The sigmoid and tanh function (just to show what the others look like)

Part Six: Stabilisation and Optimisation

'stable' building

To stabilise training and make optimisation more efficient, transformers use layer normalization and residual connections.

Layer Normalisation

Layer normalisation helps stabilise the training of the model by keeping a consistent range of values being fed into each input layer. To do this it calculates the mean and variance of the values in the input and then adjusts the input so that it has a mean of 0 and variance of 1:

$$\text{LN}(x) = \frac{x - \mu}{\sqrt{\sigma^2 + \epsilon}}$$

where \( x \) is the input, \( \mu \) and \( \sigma^2 \) are the mean and variance of the input, and \( \epsilon \) is a small constant for numerical stability.

Residual Connections

Residual connections are like shortcuts which can skip layers (can be more than one) in the network, allowing the input to pass through without any big changes. This allows gradients to flow through the network without diminishing, preventing the 'vanishing gradient' problem: when a gradient gets very small it can 'vanish' which makes learning really difficult.

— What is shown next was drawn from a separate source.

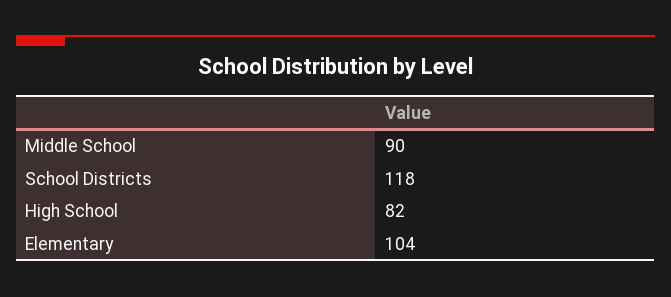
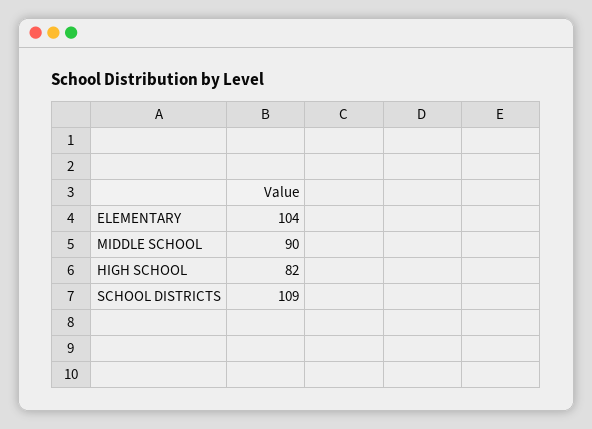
School Districts: 118 -> 109

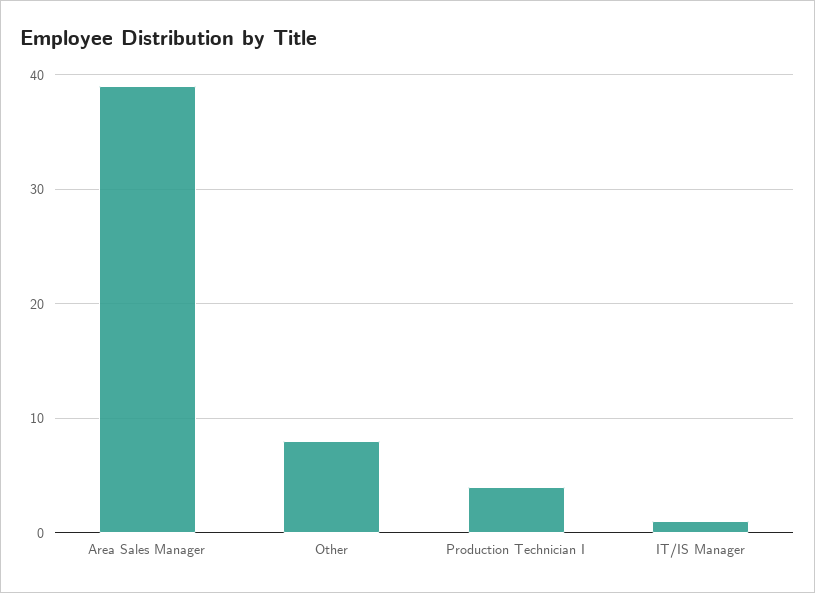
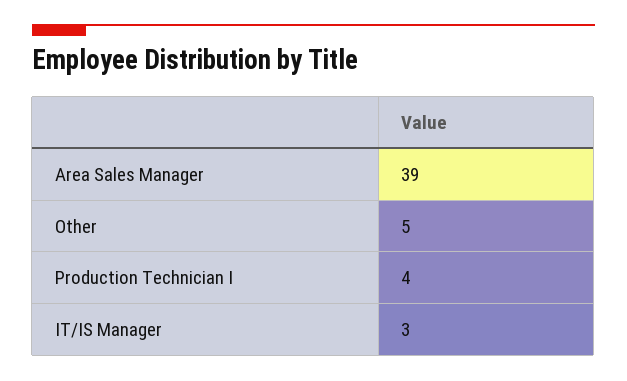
Other: 8 -> 5
IT/IS Manager: 1 -> 3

Residual connections work by adding the original input \( x \) to the output of a sublayer (like multi-head attention or a FFN) and then normalising it:

$$\text{Output} = \text{LayerNorm}(x + \text{Sublayer}(x))$$

where \( \text{Sublayer}(x) \) refers to either the sublayer.

Part Seven: Training

samurai 'training'

The last step of the transformer model is predicting the next word in a sequence. It does this by using a probability distribution over the entire vocabulary (giving a probability to each word in its vocabulary). The higher the probability, the more likely it thinks that that word is the 'correct' or best-fitting next word.

Ok cool but what if we make a prediction for the next word and the prediction is terribly wrong? For example, where the input = "I really love books. I am going to go to the bookstore and buy a..." and the model predicts "cow". This is wrong on many fronts: the 'correct' answer is probably a book but also you would not find a cow in a bookstore nor would someone who likes books necessarily like cows or want a cow.

This is where cross-entropy loss comes in. Cross-entropy loss is a way to measure how far off the model's predicted probabilities are from that actual (true) probabilities. If the model is confident then our loss should be as small as possible. If it's wrong or unsure the loss should be large.

Therefore the goal of training is to minimise the cross-entropy loss (between the predicted and true distributions):

$$\mathcal{L}(\theta) = -\sum_{i=1}^N y_i \log(\hat{y}_i)$$

where \( y_i \) is the true (actual) distribution, \( \hat{y}_i \) is the predicted distribution (the probability the model predicted for that word) and \( \theta \) represents the model parameters which are adjusted to make the predicted probabilities \( \hat{y}_i \) closer to the true probabilities \( y_i \).

Thus the goal of the whole transformer architecture is to minimise the cross-entropy loss which, by doing so, the model learns to make its predicted probabilities more accurate and therefore gets better at predicting the next word in a sequence.

Conclusion

Transformer models are quite complex so if you've made it this far well done! Hopefully this guide was comprehensive enough and intuitive enough to allow someone with just basic knowledge to gain an understanding of the maths behind the transformer architecture.